Tools that primarily exist to access external software packaging ecosystems (`snap`, `apt`, `pacman`, …).
Tools that provide images of other systems (`docker`, `podman`, `machinectl`, …).
These tools can use third-party repositories without the restrictions described below.
This policy is intended to ensure quality and legal protections for the most critical and visible software mechanisms used by Fedora, while allowing special-purpose software management tools to function as expected. The policy also aims to ensure that software provided under its terms is clearly labeled, so users are fully informed about the origin of the software they are installing.
Software from third-party repositories cannot be used when creating Fedora images.
Third-party repository distribution
Third-party repositories should be distributed in descriptively named rpm packages. Each third-party repository should be defined once through a separate (binary) package.
Traditionally, definitions for multiple repositories were combined into one package (for example, Fedora Workstation edition installs a package called `fedora-workstation-repositories`), but this is discouraged and should not be done in new cases.
Repositories can be configured with either `enabled_metadata=0` or `enabled_metadata=1` (or equivalent), at the discretion of the relevant working group or SIG.
If they fulfill the requirements set out in this policy, a Fedora edition or spin install media can include third party repository definitions.
The third-party nature of the repository must be apparent to the user when they enable it, as should the non-free status of its content, if such. To ensure this, repository files must initially include the `enabled=0` (or equivalent) setting, and the user must explicitly enable third-party repositories to install from them. FESCo may grant an exception to waive this requirement.
Reuse of repository definitions among editions or spins is encouraged.
Key requirements for third-party repositories
Third-party repositories must be approved by an active Fedora working group or SIG, or by FESCo. Groups who approve the inclusion of third party repositories must have a documented process which allows for community input, which produces a traceable history for each decision (for example, a ticket or other record).
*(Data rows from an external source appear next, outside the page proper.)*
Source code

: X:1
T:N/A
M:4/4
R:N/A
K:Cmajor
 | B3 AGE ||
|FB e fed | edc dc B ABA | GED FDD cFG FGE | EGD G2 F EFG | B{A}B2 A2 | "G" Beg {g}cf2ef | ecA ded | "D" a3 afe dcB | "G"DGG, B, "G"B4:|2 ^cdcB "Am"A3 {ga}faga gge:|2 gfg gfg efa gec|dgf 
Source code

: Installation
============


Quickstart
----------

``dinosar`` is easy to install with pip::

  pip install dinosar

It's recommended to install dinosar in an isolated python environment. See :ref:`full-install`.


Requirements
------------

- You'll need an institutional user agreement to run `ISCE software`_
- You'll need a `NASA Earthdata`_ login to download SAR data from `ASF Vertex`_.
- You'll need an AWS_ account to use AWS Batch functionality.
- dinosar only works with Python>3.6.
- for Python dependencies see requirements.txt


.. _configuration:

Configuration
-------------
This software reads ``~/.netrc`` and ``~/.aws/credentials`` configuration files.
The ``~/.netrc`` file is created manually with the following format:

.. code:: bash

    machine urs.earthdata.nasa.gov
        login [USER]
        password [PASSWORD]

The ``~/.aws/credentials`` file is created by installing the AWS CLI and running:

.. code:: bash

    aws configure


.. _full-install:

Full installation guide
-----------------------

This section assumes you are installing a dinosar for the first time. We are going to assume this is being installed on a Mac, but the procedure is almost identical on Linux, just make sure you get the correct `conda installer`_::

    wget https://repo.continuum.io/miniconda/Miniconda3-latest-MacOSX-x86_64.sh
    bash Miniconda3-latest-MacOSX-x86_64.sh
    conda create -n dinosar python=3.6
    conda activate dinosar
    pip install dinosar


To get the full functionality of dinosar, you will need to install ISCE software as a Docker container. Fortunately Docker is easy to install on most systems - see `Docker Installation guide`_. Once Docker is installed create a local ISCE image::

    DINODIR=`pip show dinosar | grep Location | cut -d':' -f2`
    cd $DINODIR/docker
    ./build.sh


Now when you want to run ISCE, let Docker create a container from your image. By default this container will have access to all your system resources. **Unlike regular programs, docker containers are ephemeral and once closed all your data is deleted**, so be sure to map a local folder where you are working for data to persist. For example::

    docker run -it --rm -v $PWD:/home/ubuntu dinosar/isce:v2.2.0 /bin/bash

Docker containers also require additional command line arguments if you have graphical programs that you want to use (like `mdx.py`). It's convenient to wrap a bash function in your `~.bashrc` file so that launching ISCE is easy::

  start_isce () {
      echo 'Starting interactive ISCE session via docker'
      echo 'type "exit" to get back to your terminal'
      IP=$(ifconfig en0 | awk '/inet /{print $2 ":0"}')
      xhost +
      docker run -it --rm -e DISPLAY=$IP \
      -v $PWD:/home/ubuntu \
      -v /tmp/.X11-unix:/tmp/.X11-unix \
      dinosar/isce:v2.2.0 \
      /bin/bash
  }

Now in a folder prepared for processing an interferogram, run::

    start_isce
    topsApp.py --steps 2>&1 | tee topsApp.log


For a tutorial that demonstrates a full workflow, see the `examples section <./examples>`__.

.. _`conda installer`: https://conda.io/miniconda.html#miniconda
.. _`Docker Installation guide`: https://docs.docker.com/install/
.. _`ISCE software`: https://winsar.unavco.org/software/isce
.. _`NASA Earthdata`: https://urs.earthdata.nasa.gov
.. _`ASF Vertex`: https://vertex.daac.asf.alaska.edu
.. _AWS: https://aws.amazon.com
Additionally, repositories included in an edition or spin's third-party repository list must conform to the following requirements:
Just as with any software hosted by Fedora, third party repositories must not contain material that poses an undue legal risk for the Fedora Project or its sponsors. This risk includes, but is not limited to, software with known patent issues, copyright issues, or software tailored for conducting illegal activities. Fedora working groups should evaluate if a proposed addition or provider poses a significant risk, and if in doubt, confer with Fedora Legal for advice.